The note was from a secret admirer who did not want to tell me his name and had zero ideas for spelling mine correctly. It was like the movies. Someone had been admiring me from a distance, and it excited me. I shared it with a couple of my friends, but they had no clue who it was from either. I agonized for days over who it could be but couldn’t pinpoint anyone. The note itself had a phone number; I don’t remember if I ever called it.
Over a few weeks, I got more notes from this ‘secret admirer,’ and at first, it was cute. Then it started to get weird. As I read the notes continually being placed into my locker, they began to make me uncomfortable. Now, whoever this person was, he was starting to talk about my body. I developed early, and unfortunately, I was a skinny girl with big boobs, which sucks in middle school. He kept talking about wanting to touch them, saying that my boyfriend had penis breath and ultimately was creepy. At that point, I wanted it to stop. So, I brought the notes to my parents, a bold move as they usually didn’t help me out when it came to bullying. I was surprised to find out they were genuinely concerned. My parents got the school involved since this had become stalking. They showed the notes I received, and the school went over the hallway security camera footage to find out who had been doing this to me.
When they called us back in for a meeting, it was the moment I learned that I couldn’t trust anyone. As it turns out, there was no ‘secret admirer,’ and I was stupid to believe that there was. Two girls, who I thought were my friends, had crafted this joke. Girls I had shared these notes with and trusted were the ones that wrote them. I was beyond hurt and confused. The only reason they ever gave was that they thought it was funny. That it was just a joke, and they didn’t intend to harm me. However, we all know it is not about the intent. It is about the effect. It ruined me. After it all, I avoided those girls as much as possible. I kept to myself and didn’t trust a single note passed my way. I was the butt of a joke and felt like I always would be. Weirdly, it made me miss the bullying at my old school. Taking a punch was much easier than this psychological warfare.
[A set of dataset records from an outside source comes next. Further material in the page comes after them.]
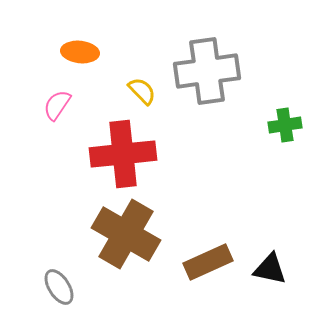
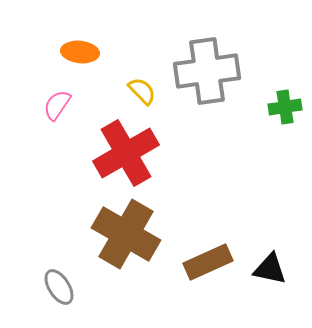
green cross: moved 18 px up
red cross: moved 3 px right, 1 px up; rotated 24 degrees counterclockwise
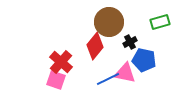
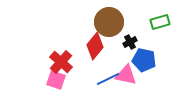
pink triangle: moved 1 px right, 2 px down
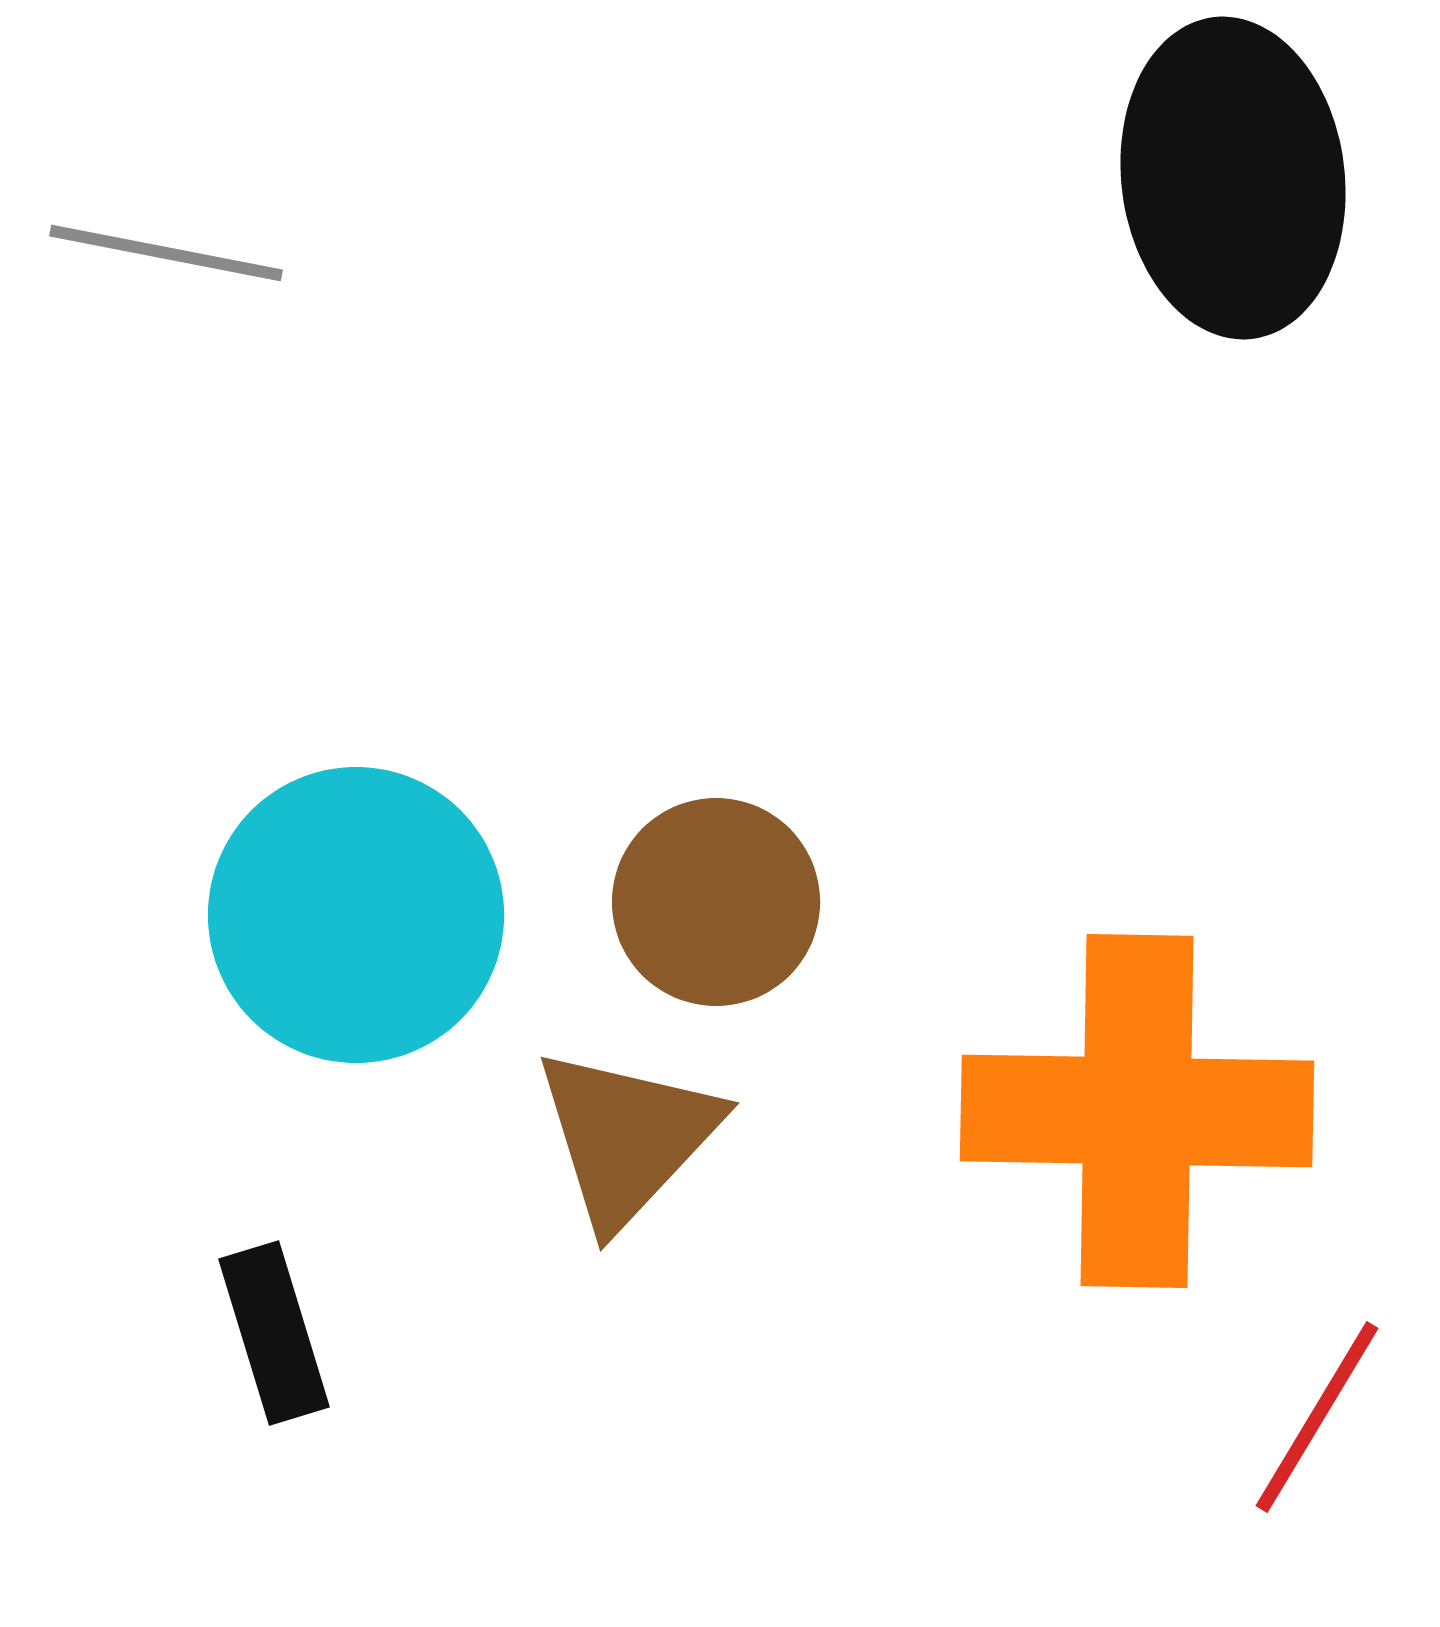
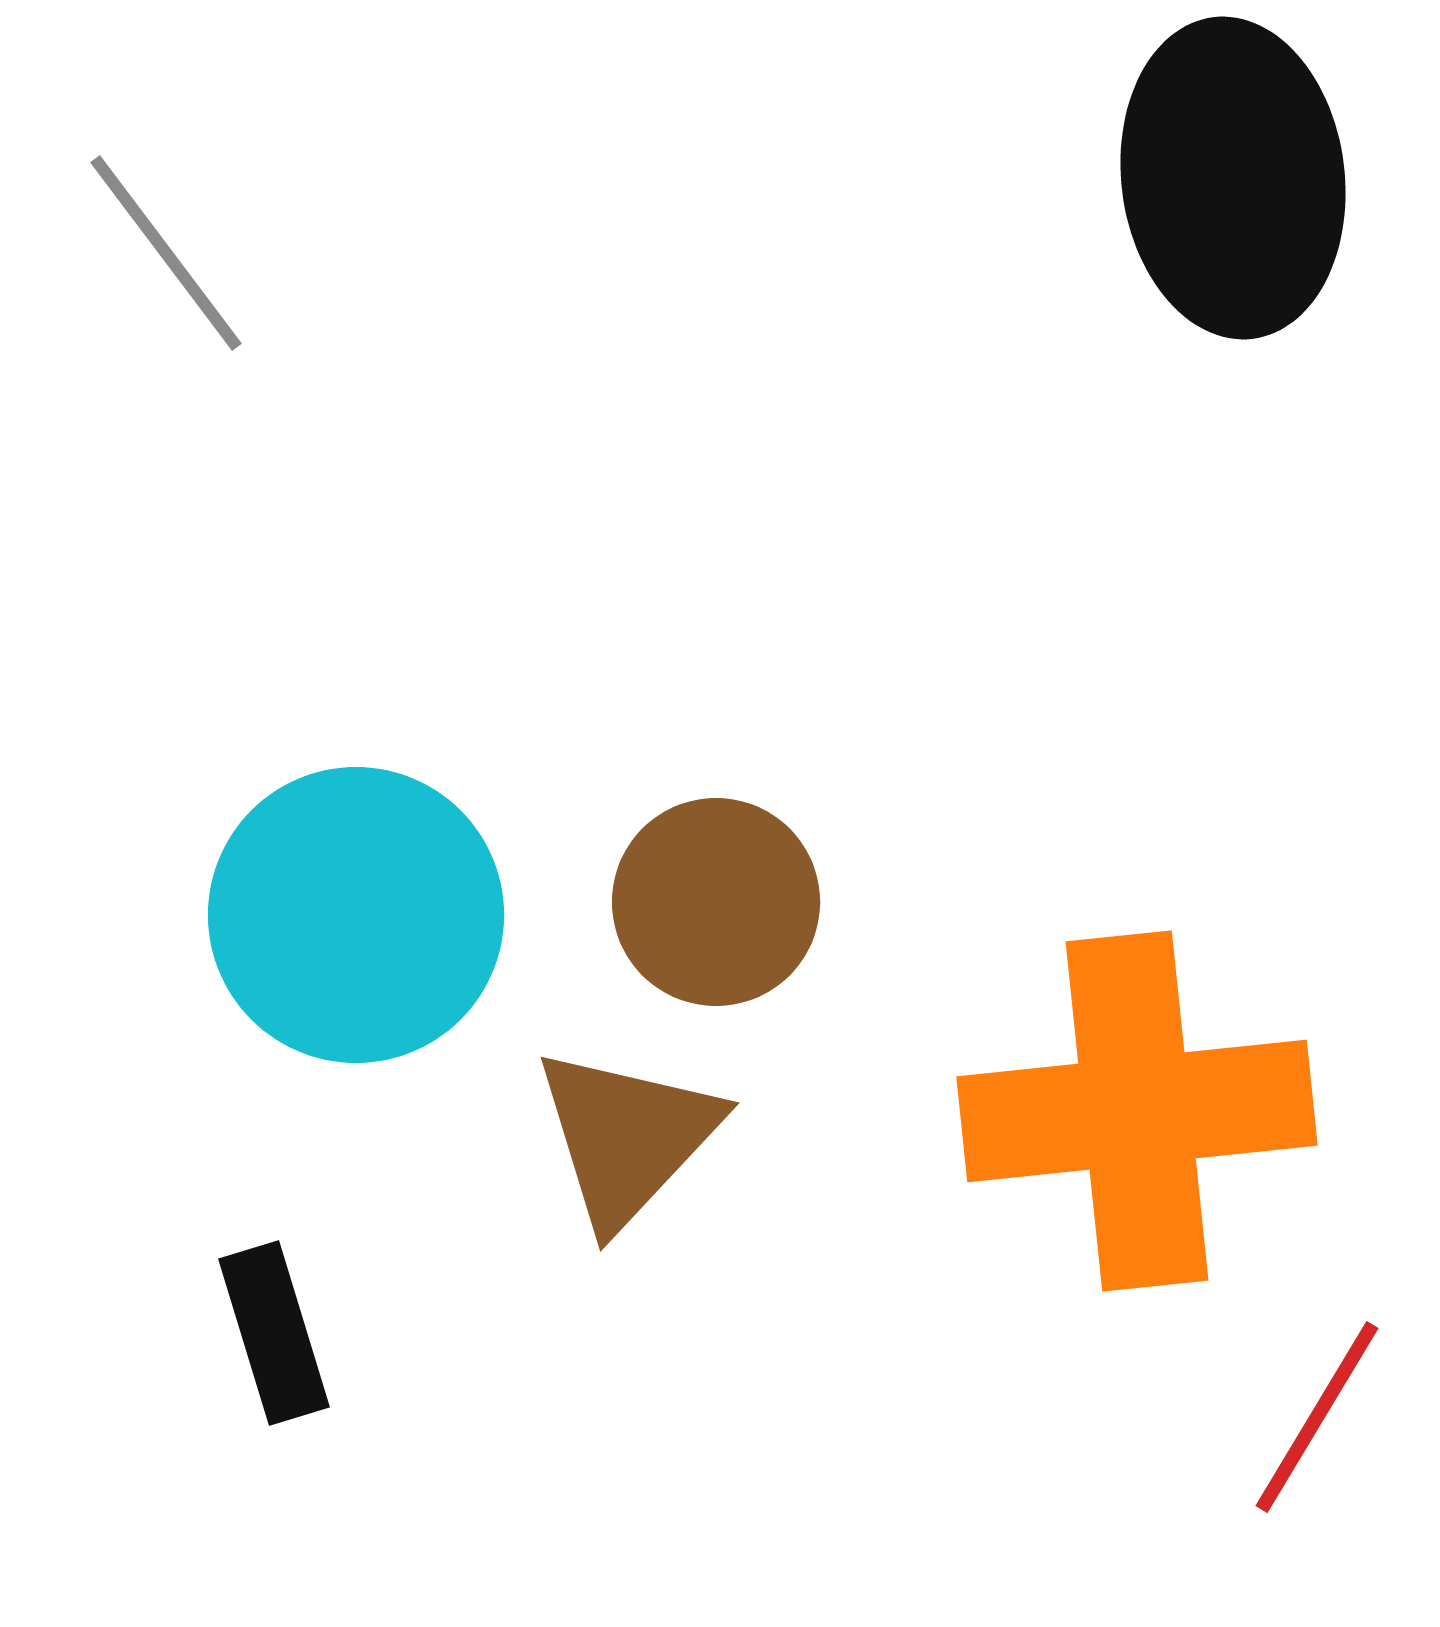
gray line: rotated 42 degrees clockwise
orange cross: rotated 7 degrees counterclockwise
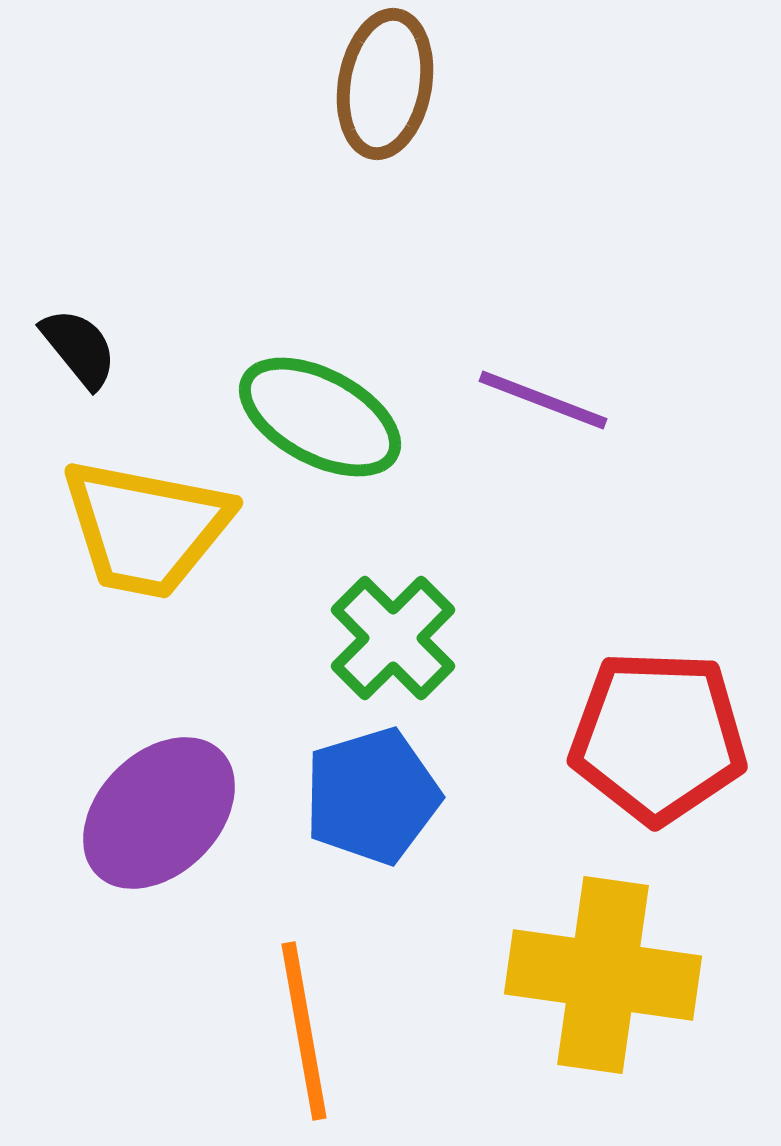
Eventually, I moved on to high school and forgot about the whole thing for a while. Now that I’ve started working on my trauma, I vividly remember this situation. All I can say is be careful what you do and how you treat people. You never know how it will affect them later in life. I still have trust issues, and I don’t make friends easily. It’s a process for me to know that someone who wants to be in my life doesn’t have ulterior motives. I wish it didn’t happen, but I have learned and grown from it. I’m not sure I can say the same about those girls.